* _EXERCISE REQUIREMENTS_
Look for the string "bladder" in the listing below, then copy every line that has it.

* _DATA EXTRACT_
··········

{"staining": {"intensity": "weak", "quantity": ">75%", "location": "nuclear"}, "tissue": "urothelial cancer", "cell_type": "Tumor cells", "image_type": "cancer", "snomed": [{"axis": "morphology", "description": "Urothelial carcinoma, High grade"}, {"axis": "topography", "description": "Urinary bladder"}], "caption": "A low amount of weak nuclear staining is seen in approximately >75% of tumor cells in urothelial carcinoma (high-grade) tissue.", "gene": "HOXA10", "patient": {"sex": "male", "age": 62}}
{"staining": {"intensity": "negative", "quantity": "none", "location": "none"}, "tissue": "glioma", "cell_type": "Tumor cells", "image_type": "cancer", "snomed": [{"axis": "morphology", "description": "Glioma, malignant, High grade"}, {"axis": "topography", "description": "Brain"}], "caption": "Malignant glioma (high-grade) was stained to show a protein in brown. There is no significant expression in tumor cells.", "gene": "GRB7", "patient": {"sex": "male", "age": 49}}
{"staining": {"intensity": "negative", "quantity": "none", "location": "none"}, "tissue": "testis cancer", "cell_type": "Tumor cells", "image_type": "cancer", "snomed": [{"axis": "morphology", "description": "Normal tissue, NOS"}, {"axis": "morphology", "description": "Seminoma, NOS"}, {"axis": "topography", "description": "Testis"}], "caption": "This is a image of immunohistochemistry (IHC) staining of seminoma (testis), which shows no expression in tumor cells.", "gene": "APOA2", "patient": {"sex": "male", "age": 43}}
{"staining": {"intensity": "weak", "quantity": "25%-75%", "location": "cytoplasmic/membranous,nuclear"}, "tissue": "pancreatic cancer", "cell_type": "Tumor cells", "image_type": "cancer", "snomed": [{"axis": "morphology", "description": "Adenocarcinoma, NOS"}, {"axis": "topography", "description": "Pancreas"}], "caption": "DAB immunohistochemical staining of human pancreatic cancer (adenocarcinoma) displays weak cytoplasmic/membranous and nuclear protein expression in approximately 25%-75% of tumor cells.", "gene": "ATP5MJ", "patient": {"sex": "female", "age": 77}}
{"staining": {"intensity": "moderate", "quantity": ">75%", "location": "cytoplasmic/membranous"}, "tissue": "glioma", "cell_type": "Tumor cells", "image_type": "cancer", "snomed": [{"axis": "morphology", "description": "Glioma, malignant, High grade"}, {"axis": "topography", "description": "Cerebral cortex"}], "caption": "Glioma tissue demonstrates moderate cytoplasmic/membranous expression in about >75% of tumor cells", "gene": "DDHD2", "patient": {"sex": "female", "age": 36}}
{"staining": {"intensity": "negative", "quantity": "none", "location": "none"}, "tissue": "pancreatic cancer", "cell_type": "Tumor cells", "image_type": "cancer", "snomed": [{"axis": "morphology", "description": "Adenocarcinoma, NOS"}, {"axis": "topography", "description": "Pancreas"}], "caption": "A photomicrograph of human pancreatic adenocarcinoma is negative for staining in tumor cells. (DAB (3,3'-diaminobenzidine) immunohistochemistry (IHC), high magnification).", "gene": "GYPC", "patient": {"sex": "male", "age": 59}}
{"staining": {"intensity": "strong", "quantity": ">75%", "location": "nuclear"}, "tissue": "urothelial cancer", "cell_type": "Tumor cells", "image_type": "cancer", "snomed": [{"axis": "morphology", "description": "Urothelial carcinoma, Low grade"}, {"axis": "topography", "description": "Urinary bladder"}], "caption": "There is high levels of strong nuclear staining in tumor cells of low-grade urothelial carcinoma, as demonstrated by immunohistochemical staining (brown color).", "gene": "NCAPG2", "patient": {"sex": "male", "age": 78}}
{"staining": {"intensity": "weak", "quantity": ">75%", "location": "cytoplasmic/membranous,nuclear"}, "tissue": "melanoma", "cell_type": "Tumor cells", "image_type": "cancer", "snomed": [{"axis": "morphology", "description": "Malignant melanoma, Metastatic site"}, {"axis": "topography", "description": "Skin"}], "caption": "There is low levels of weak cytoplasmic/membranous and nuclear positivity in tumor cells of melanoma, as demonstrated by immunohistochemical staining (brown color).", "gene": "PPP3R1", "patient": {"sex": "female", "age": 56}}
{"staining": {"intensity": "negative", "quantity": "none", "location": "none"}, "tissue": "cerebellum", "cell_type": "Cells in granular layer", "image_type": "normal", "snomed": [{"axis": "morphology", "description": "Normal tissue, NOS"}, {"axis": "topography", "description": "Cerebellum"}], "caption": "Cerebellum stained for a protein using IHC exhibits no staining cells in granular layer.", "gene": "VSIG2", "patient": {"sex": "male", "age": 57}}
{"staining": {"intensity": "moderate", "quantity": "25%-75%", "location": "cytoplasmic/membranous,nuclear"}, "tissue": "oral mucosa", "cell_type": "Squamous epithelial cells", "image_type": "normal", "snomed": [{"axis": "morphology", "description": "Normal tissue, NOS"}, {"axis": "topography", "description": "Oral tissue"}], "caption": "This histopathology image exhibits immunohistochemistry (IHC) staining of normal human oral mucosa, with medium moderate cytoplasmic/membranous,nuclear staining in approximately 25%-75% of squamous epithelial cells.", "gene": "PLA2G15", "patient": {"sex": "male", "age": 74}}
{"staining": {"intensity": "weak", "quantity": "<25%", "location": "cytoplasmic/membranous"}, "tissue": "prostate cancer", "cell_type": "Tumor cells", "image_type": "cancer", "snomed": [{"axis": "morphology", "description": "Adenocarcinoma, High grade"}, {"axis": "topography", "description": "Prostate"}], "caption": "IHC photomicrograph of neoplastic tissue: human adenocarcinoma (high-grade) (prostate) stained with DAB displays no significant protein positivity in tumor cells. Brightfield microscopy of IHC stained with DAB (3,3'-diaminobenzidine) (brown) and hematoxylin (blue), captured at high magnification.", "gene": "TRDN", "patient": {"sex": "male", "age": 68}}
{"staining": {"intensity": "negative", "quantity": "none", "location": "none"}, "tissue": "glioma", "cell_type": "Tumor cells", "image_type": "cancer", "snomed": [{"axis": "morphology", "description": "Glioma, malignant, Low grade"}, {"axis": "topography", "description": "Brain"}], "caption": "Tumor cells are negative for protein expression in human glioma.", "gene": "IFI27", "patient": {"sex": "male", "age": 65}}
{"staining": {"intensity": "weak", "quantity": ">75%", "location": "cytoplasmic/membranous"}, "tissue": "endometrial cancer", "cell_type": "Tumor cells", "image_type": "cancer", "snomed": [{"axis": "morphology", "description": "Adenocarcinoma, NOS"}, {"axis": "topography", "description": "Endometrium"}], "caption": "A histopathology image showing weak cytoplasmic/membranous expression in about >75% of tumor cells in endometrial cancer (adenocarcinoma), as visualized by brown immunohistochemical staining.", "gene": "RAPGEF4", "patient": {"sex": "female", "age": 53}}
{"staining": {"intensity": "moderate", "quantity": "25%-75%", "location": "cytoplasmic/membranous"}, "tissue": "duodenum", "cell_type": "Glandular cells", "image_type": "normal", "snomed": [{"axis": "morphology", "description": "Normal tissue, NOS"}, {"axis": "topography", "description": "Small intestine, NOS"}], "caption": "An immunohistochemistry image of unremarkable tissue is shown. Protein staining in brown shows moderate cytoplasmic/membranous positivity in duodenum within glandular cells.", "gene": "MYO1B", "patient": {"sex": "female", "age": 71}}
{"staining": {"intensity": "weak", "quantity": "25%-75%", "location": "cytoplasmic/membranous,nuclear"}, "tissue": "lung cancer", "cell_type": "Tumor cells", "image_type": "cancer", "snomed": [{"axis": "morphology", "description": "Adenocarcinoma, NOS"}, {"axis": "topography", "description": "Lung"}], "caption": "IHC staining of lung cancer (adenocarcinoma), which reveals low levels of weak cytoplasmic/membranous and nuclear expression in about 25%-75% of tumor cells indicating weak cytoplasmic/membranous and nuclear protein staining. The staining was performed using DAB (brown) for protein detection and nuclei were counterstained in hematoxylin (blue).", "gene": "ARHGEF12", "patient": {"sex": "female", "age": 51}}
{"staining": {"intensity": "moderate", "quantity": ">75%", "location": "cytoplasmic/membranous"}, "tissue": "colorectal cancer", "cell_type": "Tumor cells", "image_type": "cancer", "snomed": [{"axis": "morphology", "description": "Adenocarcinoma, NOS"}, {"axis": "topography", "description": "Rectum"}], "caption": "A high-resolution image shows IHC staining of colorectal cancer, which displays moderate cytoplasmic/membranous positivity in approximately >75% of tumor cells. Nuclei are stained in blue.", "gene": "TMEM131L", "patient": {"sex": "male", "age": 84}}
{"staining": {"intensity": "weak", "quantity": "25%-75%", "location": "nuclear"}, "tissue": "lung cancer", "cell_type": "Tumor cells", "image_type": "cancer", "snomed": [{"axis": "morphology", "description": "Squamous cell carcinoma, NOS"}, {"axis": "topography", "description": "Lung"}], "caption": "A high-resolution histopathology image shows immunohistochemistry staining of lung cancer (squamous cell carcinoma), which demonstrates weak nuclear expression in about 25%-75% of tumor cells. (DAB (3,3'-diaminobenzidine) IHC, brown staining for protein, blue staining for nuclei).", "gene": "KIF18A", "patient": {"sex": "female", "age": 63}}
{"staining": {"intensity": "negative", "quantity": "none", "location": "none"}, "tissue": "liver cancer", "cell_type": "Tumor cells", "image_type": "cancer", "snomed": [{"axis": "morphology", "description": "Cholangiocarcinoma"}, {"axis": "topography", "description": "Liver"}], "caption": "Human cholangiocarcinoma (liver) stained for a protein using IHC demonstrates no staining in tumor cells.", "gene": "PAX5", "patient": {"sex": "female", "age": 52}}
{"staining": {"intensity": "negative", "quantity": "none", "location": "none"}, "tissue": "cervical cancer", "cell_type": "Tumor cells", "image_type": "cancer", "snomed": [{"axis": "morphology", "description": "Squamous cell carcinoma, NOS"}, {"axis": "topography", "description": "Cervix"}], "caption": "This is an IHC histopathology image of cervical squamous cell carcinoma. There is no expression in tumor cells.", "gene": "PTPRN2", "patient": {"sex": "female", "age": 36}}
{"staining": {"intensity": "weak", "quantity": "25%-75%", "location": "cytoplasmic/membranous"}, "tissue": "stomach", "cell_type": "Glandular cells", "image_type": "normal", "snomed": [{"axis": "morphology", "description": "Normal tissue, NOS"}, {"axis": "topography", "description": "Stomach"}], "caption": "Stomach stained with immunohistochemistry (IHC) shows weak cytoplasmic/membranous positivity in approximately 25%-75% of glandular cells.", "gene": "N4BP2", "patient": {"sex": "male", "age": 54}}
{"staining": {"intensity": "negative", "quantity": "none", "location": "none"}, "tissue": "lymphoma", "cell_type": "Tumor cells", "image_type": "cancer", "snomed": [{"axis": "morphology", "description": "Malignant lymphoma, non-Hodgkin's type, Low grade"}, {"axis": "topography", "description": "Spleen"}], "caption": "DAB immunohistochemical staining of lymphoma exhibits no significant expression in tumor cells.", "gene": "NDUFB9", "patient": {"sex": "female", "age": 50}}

··········

* _ANSWER AREA_
{"staining": {"intensity": "weak", "quantity": ">75%", "location": "nuclear"}, "tissue": "urothelial cancer", "cell_type": "Tumor cells", "image_type": "cancer", "snomed": [{"axis": "morphology", "description": "Urothelial carcinoma, High grade"}, {"axis": "topography", "description": "Urinary bladder"}], "caption": "A low amount of weak nuclear staining is seen in approximately >75% of tumor cells in urothelial carcinoma (high-grade) tissue.", "gene": "HOXA10", "patient": {"sex": "male", "age": 62}}
{"staining": {"intensity": "strong", "quantity": ">75%", "location": "nuclear"}, "tissue": "urothelial cancer", "cell_type": "Tumor cells", "image_type": "cancer", "snomed": [{"axis": "morphology", "description": "Urothelial carcinoma, Low grade"}, {"axis": "topography", "description": "Urinary bladder"}], "caption": "There is high levels of strong nuclear staining in tumor cells of low-grade urothelial carcinoma, as demonstrated by immunohistochemical staining (brown color).", "gene": "NCAPG2", "patient": {"sex": "male", "age": 78}}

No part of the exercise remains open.